### REQUIRED TASK 1
Please transcribe the passage of the forum thread on hiring and paying tree climbers starting at "Quality keeps you" and ending at "leader. Thats difficult.".
### REQUIRED TASK 2
List each distinct username that heads a post in the forum thread on hiring and paying tree climbers.
### REQUIRED TASK 3
Write the next part of the forum thread on hiring and paying tree climbers, picking up after its final line.

### DOCUMENT SECTION
— START —

Not all us us do line clearance or are self employed-i just want to climb without the headaches of equipment payments, or customers, or employees. But the thing is, since my employer wants to keep me, he takes very good care of me. This is a lot of the problems i see around here about companies looking for "good" climbers. They want someone good, but they don't want to pay him. Around here, you won't find a high caliber climber without paying him over 30 an hour with full benefits. Are you willing to make that sacrifice? Most companies aren't, so end up with the 15 an hour caliber climbers.


----------



## colt044 (Aug 15, 2010)

Quality keeps you busy, but not every worker is too concerned about It, Its a constant push.


----------



## colt044 (Aug 15, 2010)

I wouldnt have a problem with paying someone that kind of money If he can actually run a crew effectively as i do on a daily basis and get the production needed. thats the problem I have found with training is not only do I have to train to safely do this work but i also have to train a leader. Thats difficult.


----------



## colt044 (Aug 15, 2010)

I appreciate you guys' responses!


----------



## jefflovstrom (Aug 15, 2010)

:cheers


tree MDS said:


> Well, just keep an extra man suit behind the seat then.. just in case.



Jeff


----------



## tree md (Aug 15, 2010)

— END —

### ENTRIES SUPPLIED
— START —

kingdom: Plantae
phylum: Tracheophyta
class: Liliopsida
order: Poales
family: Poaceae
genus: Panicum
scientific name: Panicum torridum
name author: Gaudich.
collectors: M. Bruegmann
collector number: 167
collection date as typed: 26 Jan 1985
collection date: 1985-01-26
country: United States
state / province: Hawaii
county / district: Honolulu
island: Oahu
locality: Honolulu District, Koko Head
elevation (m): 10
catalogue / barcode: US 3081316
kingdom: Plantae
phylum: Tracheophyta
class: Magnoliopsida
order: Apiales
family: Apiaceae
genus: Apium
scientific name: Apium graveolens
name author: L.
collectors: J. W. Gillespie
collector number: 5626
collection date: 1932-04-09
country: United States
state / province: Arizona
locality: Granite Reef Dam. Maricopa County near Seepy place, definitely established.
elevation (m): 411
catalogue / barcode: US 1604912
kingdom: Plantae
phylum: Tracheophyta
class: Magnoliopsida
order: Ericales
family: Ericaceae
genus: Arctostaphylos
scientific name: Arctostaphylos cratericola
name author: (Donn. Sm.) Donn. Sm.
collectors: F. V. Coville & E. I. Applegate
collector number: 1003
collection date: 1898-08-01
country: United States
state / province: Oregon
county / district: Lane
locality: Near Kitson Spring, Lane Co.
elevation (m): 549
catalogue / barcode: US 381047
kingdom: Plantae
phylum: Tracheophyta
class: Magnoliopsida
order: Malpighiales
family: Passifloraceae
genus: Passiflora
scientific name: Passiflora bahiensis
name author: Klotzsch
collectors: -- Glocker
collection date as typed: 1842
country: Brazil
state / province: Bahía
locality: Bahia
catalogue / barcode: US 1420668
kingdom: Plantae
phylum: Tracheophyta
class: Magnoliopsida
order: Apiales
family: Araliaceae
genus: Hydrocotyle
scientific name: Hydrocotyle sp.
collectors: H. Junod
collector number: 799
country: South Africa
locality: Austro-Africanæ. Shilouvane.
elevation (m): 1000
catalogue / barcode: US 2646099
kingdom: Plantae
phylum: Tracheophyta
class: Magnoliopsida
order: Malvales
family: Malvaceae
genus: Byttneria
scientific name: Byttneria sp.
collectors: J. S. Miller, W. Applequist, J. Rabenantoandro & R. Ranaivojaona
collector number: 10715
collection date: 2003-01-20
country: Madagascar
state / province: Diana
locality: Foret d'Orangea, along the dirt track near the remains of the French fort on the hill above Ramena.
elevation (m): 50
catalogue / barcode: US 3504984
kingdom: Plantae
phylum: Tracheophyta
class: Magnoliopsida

— END —

### EXERCISE RESULT 1
Quality keeps you busy, but not every worker is too concerned about It, Its a constant push.


----------



## colt044 (Aug 15, 2010)

I wouldnt have a problem with paying someone that kind of money If he can actually run a crew effectively as i do on a daily basis and get the production needed. thats the problem I have found with training is not only do I have to train to safely do this work but i also have to train a leader. Thats difficult.

### EXERCISE RESULT 2
colt044
jefflovstrom
tree md

### EXERCISE RESULT 3
I'm subbing for a service at the moment on a tree that two other local guys turned down. The service I am subbing for is scared of the tree. First time I have subbed for anyone in ten years. I still do my own thing with my own guys and my own equipment. 

Money talks. They paid my asking price. If I can climb one without me being liable or having to haul the debris then it's worth my while to just climb it for what I would like to net on the job if it were my own.


----------



## Blakesmaster (Aug 15, 2010)

beowulf343 said:


> Not all us us do line clearance or are self employed-i just want to climb without the headaches of equipment payments, or customers, or employees. But the thing is, since my employer wants to keep me, he takes very good care of me. This is a lot of the problems i see around here about companies looking for "good" climbers. They want someone good, but they don't want to pay him. Around here, you won't find a high caliber climber without paying him over 30 an hour with full benefits. Are you willing to make that sacrifice? Most companies aren't, so end up with the 15 an hour caliber climbers.



Glad to see you're back, beo, good insight.


----------



## tree md (Aug 16, 2010)

X2


----------



## colt044 (Aug 16, 2010)

Right on, wish all a safe profitable week!


----------



## sgreanbeans (Aug 16, 2010)

colt044 said:


> I was reading the other thread on this subject but it appears it got a little out of control. I have run ads what a joke.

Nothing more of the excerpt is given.